### How to complete this task
In the entries below, find every line holding the string "configuration" and collect it.

[Extracted page text data]
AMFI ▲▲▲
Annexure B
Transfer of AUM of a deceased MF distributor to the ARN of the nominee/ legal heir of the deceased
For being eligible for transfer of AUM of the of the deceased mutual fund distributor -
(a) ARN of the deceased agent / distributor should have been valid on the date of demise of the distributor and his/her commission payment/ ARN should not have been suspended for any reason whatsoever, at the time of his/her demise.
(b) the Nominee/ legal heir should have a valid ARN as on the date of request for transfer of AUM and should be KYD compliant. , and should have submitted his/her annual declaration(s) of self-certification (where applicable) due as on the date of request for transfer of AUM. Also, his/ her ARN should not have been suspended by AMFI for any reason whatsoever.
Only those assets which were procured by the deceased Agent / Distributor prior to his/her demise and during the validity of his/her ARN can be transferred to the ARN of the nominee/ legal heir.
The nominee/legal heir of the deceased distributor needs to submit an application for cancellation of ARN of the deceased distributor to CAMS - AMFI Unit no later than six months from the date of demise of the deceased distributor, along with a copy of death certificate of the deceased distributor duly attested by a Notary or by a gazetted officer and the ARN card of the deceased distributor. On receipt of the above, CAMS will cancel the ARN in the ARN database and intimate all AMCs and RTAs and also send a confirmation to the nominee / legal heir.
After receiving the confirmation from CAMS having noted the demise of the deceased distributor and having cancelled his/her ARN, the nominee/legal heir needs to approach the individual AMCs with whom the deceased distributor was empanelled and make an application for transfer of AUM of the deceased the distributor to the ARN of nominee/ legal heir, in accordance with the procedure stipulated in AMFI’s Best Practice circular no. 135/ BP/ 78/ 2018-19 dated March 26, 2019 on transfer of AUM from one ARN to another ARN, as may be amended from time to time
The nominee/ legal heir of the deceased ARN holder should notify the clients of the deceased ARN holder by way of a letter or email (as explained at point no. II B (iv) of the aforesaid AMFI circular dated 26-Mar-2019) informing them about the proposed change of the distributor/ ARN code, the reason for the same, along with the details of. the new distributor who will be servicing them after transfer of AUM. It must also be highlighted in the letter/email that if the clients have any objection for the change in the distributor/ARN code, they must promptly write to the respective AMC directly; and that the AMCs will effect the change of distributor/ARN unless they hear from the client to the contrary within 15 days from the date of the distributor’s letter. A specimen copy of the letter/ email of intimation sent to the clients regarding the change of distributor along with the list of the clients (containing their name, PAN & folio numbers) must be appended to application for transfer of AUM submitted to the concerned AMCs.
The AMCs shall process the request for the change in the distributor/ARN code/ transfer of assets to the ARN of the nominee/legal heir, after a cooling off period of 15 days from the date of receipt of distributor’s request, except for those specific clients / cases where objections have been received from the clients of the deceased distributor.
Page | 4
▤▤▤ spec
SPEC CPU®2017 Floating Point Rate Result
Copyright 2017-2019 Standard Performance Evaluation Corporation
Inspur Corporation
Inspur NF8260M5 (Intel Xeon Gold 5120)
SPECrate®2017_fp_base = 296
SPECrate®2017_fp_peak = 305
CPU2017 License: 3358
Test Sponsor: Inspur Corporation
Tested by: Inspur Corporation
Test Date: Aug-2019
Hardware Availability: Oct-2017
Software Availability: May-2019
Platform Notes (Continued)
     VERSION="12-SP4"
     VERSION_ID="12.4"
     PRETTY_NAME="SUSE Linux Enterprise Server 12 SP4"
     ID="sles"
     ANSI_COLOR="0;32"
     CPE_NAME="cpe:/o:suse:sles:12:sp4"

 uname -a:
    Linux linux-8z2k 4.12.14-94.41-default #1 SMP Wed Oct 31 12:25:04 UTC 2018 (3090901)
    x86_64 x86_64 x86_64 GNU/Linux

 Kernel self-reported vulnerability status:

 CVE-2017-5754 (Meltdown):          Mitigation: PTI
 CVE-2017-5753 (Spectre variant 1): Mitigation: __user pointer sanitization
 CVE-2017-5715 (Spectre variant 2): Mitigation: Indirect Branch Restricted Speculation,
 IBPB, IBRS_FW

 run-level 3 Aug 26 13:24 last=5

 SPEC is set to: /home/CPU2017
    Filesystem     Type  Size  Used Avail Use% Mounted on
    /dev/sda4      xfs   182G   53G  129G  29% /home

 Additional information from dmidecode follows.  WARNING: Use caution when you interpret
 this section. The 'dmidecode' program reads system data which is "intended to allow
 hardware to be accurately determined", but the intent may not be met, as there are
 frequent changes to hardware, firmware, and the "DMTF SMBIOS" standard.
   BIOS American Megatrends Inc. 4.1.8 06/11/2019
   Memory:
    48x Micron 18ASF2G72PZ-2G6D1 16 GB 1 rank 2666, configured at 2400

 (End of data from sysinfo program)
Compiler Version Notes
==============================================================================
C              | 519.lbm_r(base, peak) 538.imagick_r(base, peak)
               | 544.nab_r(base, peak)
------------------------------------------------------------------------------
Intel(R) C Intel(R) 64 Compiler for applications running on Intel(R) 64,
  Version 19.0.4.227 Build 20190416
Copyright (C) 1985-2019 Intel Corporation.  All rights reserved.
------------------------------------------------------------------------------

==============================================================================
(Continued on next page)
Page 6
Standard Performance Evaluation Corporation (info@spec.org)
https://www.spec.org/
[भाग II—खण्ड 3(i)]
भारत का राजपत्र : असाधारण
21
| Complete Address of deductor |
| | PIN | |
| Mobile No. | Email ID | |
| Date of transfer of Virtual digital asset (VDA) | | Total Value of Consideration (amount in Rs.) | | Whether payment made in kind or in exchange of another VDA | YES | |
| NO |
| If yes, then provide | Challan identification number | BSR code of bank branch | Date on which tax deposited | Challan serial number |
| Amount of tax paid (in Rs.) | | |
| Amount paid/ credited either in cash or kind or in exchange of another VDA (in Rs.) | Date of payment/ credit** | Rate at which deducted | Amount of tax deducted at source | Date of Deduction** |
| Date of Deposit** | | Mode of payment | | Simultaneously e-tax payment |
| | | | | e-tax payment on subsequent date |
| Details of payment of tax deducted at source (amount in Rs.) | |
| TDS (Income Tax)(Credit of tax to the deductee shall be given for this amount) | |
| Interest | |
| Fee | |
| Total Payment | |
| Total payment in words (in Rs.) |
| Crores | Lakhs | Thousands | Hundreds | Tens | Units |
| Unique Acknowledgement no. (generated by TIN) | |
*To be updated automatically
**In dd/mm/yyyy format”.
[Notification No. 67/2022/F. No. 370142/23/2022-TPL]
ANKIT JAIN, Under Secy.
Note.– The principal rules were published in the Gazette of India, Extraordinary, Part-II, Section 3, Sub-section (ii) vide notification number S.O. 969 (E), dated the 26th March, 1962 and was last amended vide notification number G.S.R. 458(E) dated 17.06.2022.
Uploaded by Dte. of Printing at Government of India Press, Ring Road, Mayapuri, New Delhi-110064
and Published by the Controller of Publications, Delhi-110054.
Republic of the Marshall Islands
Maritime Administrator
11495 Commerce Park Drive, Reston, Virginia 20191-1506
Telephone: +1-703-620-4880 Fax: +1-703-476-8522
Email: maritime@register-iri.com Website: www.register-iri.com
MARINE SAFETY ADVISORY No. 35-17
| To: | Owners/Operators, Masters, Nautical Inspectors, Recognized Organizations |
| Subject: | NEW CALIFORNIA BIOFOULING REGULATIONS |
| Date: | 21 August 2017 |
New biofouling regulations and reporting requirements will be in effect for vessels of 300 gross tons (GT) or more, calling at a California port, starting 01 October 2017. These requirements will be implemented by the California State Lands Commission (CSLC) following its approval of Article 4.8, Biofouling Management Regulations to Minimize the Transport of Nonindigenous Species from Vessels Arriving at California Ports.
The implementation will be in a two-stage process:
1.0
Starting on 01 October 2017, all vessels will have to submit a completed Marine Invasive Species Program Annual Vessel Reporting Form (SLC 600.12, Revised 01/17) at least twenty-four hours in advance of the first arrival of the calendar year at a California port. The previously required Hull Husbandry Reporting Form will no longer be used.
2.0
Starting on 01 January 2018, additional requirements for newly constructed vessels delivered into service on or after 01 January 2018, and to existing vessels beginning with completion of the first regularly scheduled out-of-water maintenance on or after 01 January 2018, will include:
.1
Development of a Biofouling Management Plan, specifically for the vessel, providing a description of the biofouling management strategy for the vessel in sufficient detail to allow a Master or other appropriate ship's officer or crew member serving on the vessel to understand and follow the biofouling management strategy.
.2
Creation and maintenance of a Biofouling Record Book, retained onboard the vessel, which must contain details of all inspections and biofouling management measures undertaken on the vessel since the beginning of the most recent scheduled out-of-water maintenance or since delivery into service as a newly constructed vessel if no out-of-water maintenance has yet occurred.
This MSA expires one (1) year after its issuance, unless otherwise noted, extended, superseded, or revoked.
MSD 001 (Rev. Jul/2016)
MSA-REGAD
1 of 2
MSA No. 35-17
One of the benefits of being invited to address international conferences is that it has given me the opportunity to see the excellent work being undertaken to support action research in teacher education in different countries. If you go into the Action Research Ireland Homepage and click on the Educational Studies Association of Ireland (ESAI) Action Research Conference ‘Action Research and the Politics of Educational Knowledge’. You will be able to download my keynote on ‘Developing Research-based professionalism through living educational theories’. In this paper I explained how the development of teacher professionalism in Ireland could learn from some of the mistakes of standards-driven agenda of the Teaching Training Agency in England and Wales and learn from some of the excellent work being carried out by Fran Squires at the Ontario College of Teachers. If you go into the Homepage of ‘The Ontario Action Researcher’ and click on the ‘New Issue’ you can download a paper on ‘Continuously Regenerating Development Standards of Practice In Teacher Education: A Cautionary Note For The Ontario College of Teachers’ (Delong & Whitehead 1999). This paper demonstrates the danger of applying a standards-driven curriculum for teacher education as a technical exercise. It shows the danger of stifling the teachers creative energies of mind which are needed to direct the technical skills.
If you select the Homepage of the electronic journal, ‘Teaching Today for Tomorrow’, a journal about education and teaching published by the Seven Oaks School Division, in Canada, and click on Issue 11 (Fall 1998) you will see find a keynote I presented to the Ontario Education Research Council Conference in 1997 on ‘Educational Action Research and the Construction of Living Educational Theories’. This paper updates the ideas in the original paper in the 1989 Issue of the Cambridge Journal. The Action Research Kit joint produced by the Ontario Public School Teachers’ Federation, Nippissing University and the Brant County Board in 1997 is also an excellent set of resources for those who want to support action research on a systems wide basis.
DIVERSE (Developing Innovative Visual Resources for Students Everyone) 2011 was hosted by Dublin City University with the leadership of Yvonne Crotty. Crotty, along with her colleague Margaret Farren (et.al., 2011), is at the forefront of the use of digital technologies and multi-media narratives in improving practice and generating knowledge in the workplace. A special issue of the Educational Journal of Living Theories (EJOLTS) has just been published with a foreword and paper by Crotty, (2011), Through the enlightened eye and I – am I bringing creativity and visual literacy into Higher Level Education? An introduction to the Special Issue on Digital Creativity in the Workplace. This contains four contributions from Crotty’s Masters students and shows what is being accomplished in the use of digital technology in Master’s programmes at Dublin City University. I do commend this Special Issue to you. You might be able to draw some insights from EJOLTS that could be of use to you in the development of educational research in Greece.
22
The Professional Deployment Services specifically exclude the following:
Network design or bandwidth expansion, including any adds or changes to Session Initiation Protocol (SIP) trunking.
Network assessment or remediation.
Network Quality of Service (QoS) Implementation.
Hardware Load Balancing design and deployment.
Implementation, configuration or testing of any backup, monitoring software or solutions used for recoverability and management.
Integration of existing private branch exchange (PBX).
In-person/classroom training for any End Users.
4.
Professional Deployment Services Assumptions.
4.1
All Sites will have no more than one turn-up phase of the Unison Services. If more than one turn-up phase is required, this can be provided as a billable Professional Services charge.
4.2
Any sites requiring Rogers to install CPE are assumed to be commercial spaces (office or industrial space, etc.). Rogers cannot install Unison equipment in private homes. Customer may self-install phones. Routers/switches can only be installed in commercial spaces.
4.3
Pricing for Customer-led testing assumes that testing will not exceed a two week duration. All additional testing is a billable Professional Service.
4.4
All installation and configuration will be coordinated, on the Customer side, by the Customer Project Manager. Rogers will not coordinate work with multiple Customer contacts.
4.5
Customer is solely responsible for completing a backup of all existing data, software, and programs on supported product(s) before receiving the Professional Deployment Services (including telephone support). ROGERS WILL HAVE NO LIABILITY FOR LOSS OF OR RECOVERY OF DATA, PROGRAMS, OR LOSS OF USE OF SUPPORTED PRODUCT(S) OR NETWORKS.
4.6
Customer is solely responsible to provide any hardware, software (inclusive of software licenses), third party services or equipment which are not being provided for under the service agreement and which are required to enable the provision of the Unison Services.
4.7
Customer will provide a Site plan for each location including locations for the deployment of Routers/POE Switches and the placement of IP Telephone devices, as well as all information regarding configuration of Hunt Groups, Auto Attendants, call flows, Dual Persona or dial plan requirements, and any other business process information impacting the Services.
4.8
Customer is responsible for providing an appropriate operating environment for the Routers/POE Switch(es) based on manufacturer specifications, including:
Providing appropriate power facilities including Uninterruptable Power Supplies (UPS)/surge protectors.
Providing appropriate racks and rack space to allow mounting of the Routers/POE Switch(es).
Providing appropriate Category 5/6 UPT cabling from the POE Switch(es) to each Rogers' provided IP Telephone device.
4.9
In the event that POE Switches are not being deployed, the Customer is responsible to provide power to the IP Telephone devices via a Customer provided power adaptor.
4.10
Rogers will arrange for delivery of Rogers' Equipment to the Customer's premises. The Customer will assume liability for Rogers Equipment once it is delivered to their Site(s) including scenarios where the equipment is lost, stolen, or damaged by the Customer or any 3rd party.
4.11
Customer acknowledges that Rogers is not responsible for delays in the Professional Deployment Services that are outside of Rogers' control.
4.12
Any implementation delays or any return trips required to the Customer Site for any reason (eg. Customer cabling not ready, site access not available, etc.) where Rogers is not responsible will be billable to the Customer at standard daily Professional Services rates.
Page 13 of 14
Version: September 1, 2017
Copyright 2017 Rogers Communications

### Response
Implementation, configuration or testing of any backup, monitoring software or solutions used for recoverability and management.
All installation and configuration will be coordinated, on the Customer side, by the Customer Project Manager. Rogers will not coordinate work with multiple Customer contacts.
Customer will provide a Site plan for each location including locations for the deployment of Routers/POE Switches and the placement of IP Telephone devices, as well as all information regarding configuration of Hunt Groups, Auto Attendants, call flows, Dual Persona or dial plan requirements, and any other business process information impacting the Services.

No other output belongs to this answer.